In conclusione, quelli tra ordinamento e realtà sono coloro che sono chiamati a dare risposte irrimandabili, come ricucire una città lacerata, far trovare pronti gli impianti per le Olimpiadi, rispondere ad un’emergenza di protezione civile, combinando orientamento al risultato e rispetto dei principi normativi. Sembra che, in questi casi, i costi collettivi del non fare o del rimandare siano tali da costituire un tensore sufficientemente forte da aprirsi un varco nell’ordinamento, in parte grazie ai poteri commissariali, ma in parte anche grazie alle capacità di chi guida di non perdere di vista il traguardo e il suo valore pubblico. Da un lato, viene da chiedersi se non è tempo che il principio di realtà plani anche nella disciplina delle procedure ordinarie, tanto più in un tempo in cui l’ordinario sono i fondi del PNRR. Dall’altro, se non è tempo di intervenire anche nelle conversazioni, nelle culture e nelle pratiche, non solo nelle norme.
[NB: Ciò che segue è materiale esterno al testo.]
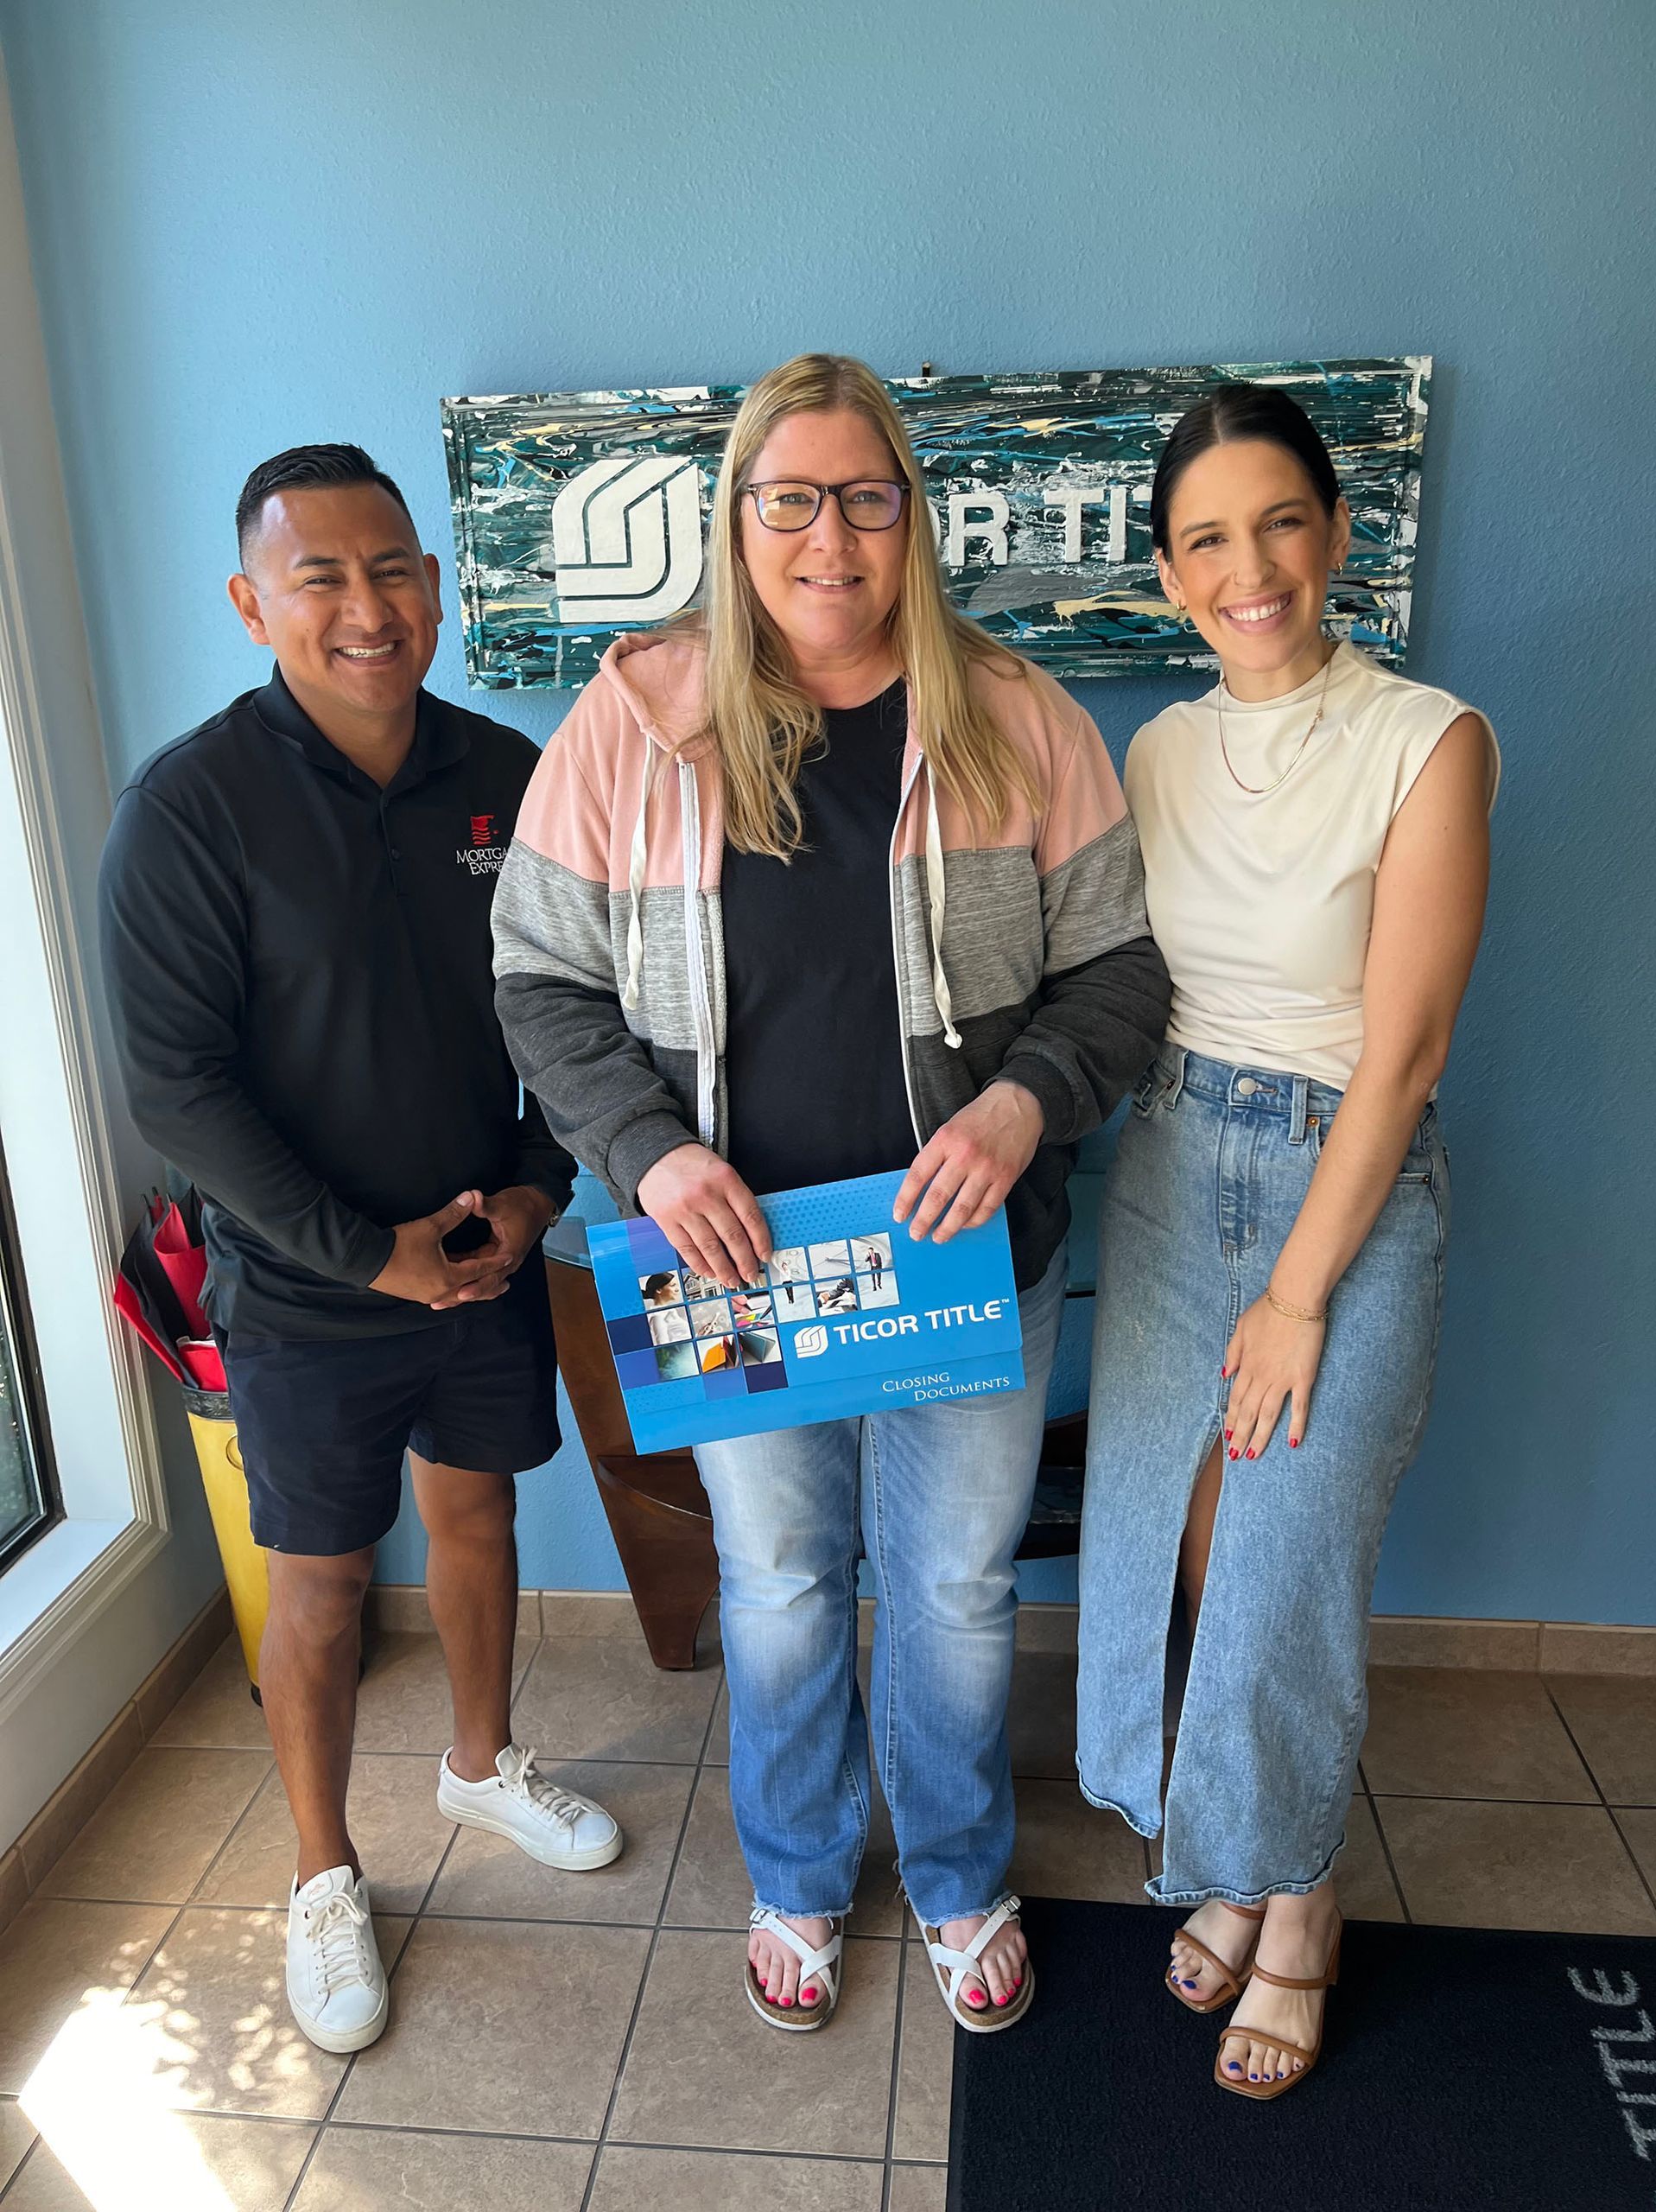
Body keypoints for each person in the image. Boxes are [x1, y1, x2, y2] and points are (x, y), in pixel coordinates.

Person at [494, 353, 1171, 2033]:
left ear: (910, 515)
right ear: (735, 522)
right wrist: (652, 1150)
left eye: (864, 496)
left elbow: (1120, 970)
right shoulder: (632, 721)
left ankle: (955, 1870)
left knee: (949, 1581)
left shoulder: (1018, 713)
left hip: (958, 1256)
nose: (828, 535)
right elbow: (539, 979)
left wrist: (1023, 1105)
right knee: (784, 1577)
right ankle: (799, 1871)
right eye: (787, 498)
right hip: (733, 1268)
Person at [98, 444, 624, 2056]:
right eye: (318, 577)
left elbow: (583, 1009)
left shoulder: (511, 774)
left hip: (481, 1250)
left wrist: (534, 1193)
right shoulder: (191, 807)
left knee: (477, 1515)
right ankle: (325, 1873)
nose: (365, 606)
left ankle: (481, 1764)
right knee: (320, 1585)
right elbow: (176, 1084)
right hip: (308, 1288)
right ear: (255, 604)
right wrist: (359, 1252)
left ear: (438, 586)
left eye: (391, 569)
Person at [1075, 385, 1498, 2098]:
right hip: (1176, 1159)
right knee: (1191, 1546)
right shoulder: (1157, 749)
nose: (1246, 568)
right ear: (1171, 575)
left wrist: (1302, 1291)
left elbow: (1402, 1047)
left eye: (1277, 525)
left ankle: (1300, 1898)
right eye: (1205, 541)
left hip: (1351, 1179)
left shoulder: (1431, 736)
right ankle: (1245, 1850)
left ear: (1331, 532)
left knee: (1285, 1554)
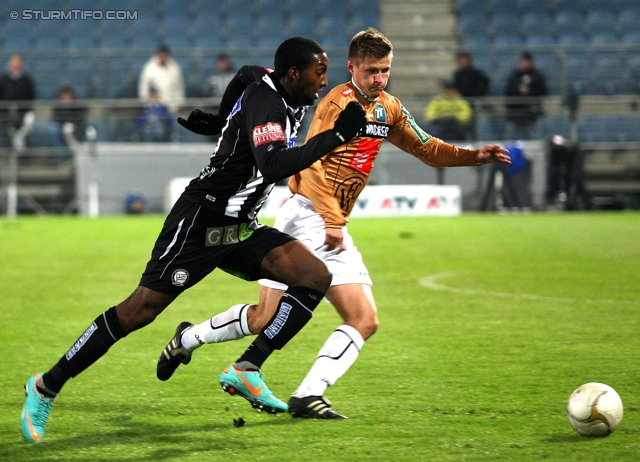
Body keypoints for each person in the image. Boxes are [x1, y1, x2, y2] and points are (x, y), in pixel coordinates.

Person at [20, 36, 368, 443]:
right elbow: (273, 164)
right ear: (294, 74)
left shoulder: (280, 87)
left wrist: (221, 120)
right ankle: (46, 385)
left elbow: (244, 74)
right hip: (201, 221)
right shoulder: (267, 103)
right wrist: (335, 136)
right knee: (139, 311)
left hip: (239, 226)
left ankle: (247, 369)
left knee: (313, 276)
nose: (323, 81)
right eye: (318, 72)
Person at [156, 28, 511, 419]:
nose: (379, 79)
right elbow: (310, 167)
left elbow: (428, 149)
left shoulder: (388, 108)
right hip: (312, 213)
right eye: (372, 70)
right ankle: (300, 391)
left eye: (385, 71)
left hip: (313, 217)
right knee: (363, 318)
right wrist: (333, 221)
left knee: (263, 317)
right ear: (352, 68)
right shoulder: (335, 103)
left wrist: (474, 156)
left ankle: (188, 338)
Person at [504, 51, 547, 140]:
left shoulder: (537, 76)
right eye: (523, 61)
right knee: (513, 136)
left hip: (530, 113)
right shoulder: (515, 75)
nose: (524, 63)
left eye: (527, 61)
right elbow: (509, 91)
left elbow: (543, 91)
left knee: (531, 135)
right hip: (515, 112)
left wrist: (530, 91)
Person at [138, 44, 185, 115]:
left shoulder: (174, 68)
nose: (163, 57)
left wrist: (180, 102)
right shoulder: (149, 68)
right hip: (154, 106)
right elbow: (143, 86)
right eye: (162, 55)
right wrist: (145, 100)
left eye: (165, 55)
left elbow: (179, 86)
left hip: (171, 105)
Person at [0, 54, 36, 147]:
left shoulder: (26, 79)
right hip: (5, 113)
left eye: (17, 63)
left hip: (23, 112)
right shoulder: (3, 79)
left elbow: (32, 96)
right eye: (13, 63)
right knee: (6, 131)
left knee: (27, 127)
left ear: (21, 64)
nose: (15, 65)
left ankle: (23, 156)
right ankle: (8, 153)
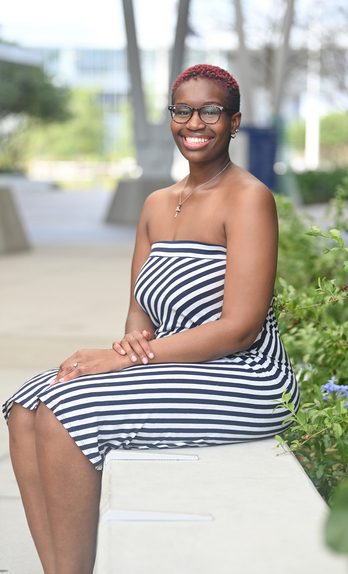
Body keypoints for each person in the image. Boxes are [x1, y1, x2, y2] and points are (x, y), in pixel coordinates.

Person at [3, 64, 300, 574]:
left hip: (247, 376)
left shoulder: (249, 198)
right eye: (182, 110)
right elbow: (140, 312)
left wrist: (130, 359)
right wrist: (123, 355)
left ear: (234, 121)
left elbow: (241, 328)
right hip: (182, 366)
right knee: (26, 403)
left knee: (62, 410)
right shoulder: (157, 205)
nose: (194, 122)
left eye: (210, 110)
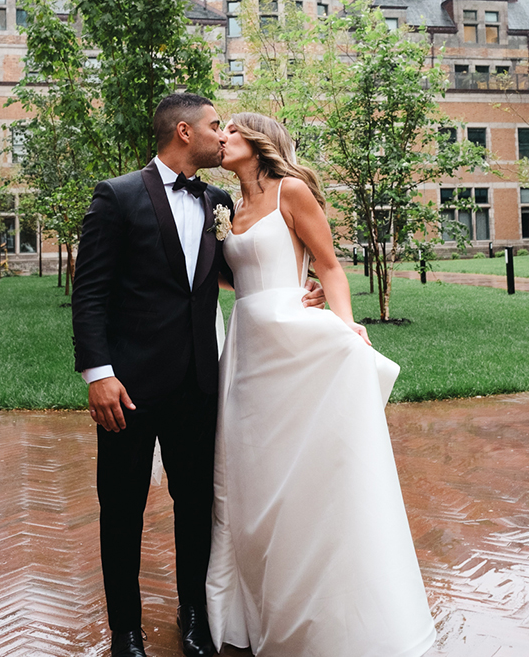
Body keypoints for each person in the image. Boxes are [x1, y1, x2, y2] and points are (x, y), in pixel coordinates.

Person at [71, 92, 326, 657]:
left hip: (200, 387)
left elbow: (231, 272)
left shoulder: (217, 200)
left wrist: (297, 291)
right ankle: (126, 632)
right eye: (216, 126)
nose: (223, 133)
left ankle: (194, 619)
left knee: (197, 508)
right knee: (121, 508)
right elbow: (89, 293)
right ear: (184, 133)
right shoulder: (116, 196)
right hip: (127, 389)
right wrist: (98, 373)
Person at [206, 113, 436, 657]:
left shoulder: (292, 190)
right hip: (246, 347)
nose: (222, 137)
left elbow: (330, 266)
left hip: (295, 342)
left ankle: (326, 614)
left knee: (305, 469)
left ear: (258, 143)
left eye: (232, 131)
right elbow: (228, 275)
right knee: (250, 471)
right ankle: (257, 602)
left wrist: (345, 323)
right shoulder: (226, 208)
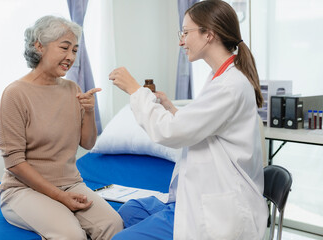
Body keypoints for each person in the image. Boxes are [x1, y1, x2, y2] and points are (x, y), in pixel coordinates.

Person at [108, 0, 268, 239]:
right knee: (131, 210)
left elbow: (170, 133)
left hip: (219, 209)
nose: (181, 41)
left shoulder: (228, 86)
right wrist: (171, 108)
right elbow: (202, 126)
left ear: (209, 34)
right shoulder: (220, 77)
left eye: (185, 32)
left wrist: (134, 90)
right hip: (193, 197)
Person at [0, 15, 123, 240]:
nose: (70, 57)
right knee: (72, 235)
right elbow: (14, 162)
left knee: (113, 225)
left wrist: (90, 111)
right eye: (64, 48)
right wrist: (60, 198)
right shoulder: (15, 94)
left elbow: (88, 143)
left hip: (71, 183)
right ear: (39, 46)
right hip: (23, 190)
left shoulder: (72, 88)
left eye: (74, 50)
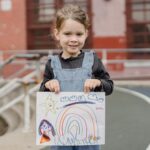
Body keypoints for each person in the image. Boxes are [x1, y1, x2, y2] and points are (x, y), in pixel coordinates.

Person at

Forse è arrivato il momento di una pacificazione sociale che restituisca al legislatore la sua funzione di stabilire poche e certe norme generali pensate per la fisiologia della realtà, e non per inseguirne la patologia; a chi le implementa la funzione di responsabile della risposta ad un bisogno, invece che di potenziale imputato sempre pronto alla difesa; e a chi controlla e giudica la funzione di assicurare massima inflessibilità verso chi persegue interessi particolari invece che generali, senza perdere di vista che l’interesse generale è nel promuovere il fare e non l’astensione dall’azione per paura.